Le Conferenze dei Religiosi e delle Religiose in Italia (CISM ed USMI), alla luce dell’ultimo Decreto del Presidente del Consiglio dei Ministri del 26 aprile 2020, dichiarano che sono rimaste deluse di non essere state ascoltate. Lo affermano come cittadini e come servitori di tanta parte della nostra gente».

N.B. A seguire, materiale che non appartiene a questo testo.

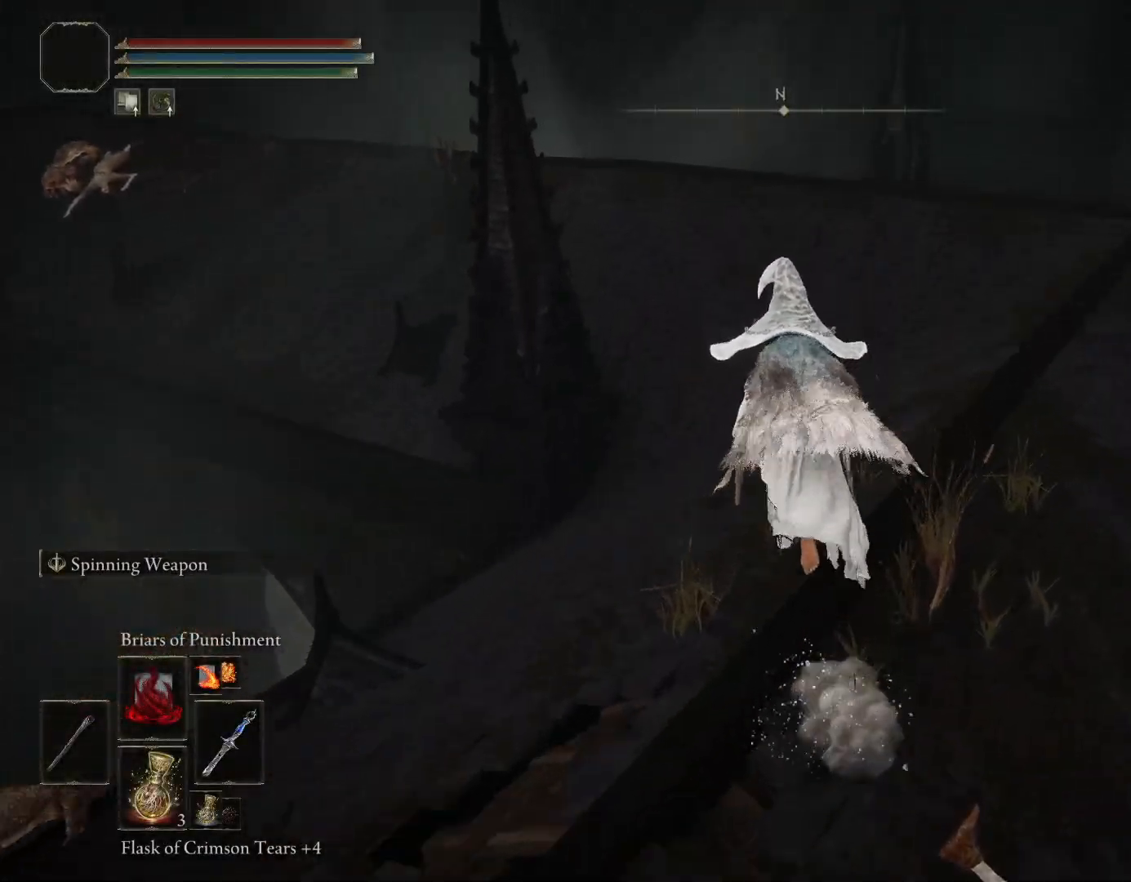
{"buttons": ["CIRCLE"], "left_stick": "up", "right_stick": "center", "events": [[83, "right_stick", "down-left"], [267, "right_stick", "center"]]}
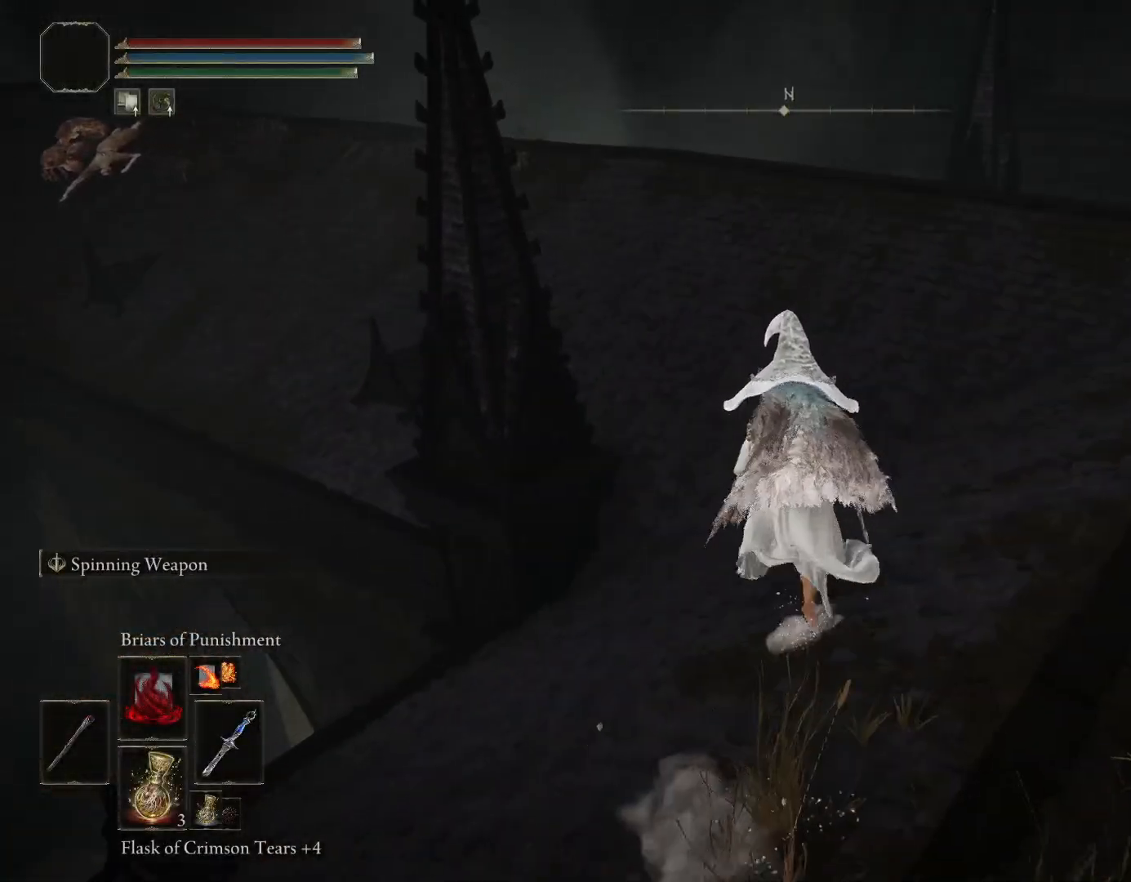
{"buttons": ["CIRCLE"], "left_stick": "up", "right_stick": "down-left", "events": [[117, "right_stick", "down-left"]]}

Così inizia la lettera sotto forma di comunicato stampa che i due organismi che riuniscono i superiori e le superiore maggiori italiani hanno indirizzato il 28 aprile scorso al presidente del Consiglio Giuseppe Conte, firmata da Madre Yvonne Reungoat (Usmi) e da Padre Luigi Gaetani (Cism). È presto detto il motivo della loro delusione: «Ci abbiamo creduto fino alla fine che il Decreto “Cura Italia” di aprile potesse includere, per un atto di giustizia e di civiltà, gli emendamenti a sostegno delle scuole pubbliche paritarie che rappresentano, oramai da vent’anni (la parità scolastica In Italia è stata approvata il 10 marzo 2000 con la Legge 62/2000), il progetto di “tutta la scuola” italiana, di una “scuola di tutti” che cammina non più sulla sola gamba della scuola pubblica statale ma anche su quella, altrettanto essenziale, della scuola pubblica paritaria».

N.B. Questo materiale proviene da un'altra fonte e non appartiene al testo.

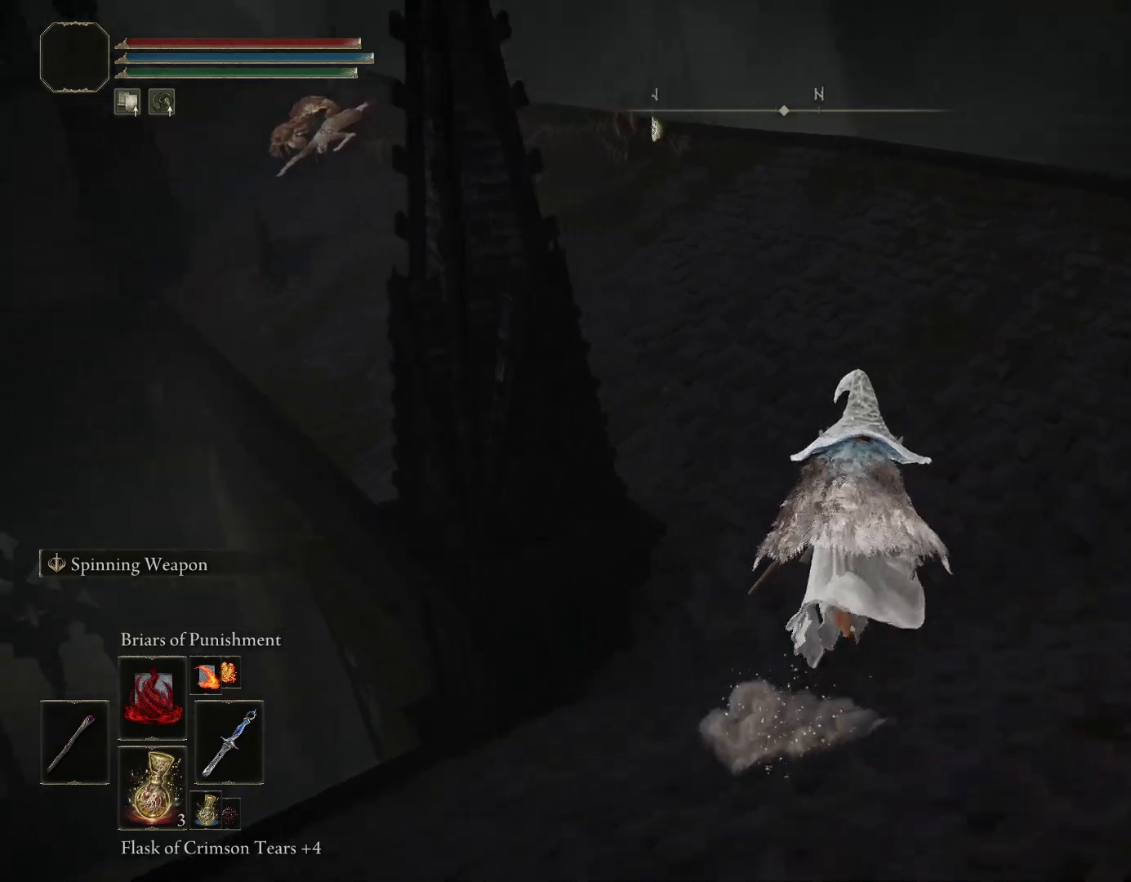
{"buttons": ["CIRCLE"], "left_stick": "up", "right_stick": "down-left", "events": []}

«Ci abbiamo creduto fino alla fine che il Decreto “Cura Italia” di aprile – reiterano – potesse rappresentare una reale attenzione alla famiglia, soggetto sociale di vitale importanza per tutta la collettività, tentando di armonizzare per tutti il divario tra lavoro, famiglia e scuola, andando oltre quell’ideologia che, nonostante le incoraggianti parole di molti politici, resta come una muraglia cinese che preclude di considerare la scuola pubblica paritaria come coessenziale al sistema scolastico del nostro Paese»; e che «non condannasse alla morte lenta un servizio a vantaggio di quasi 900mila ragazzi, 12mila scuola pubbliche paritarie, 140mila tra docenti e personale amministrativo. Infatti, viviamo come una agonia istituzionale perché, senza dubbio, a queste condizioni, il 30% delle scuole pubbliche paritarie non potrà riaprire a settembre».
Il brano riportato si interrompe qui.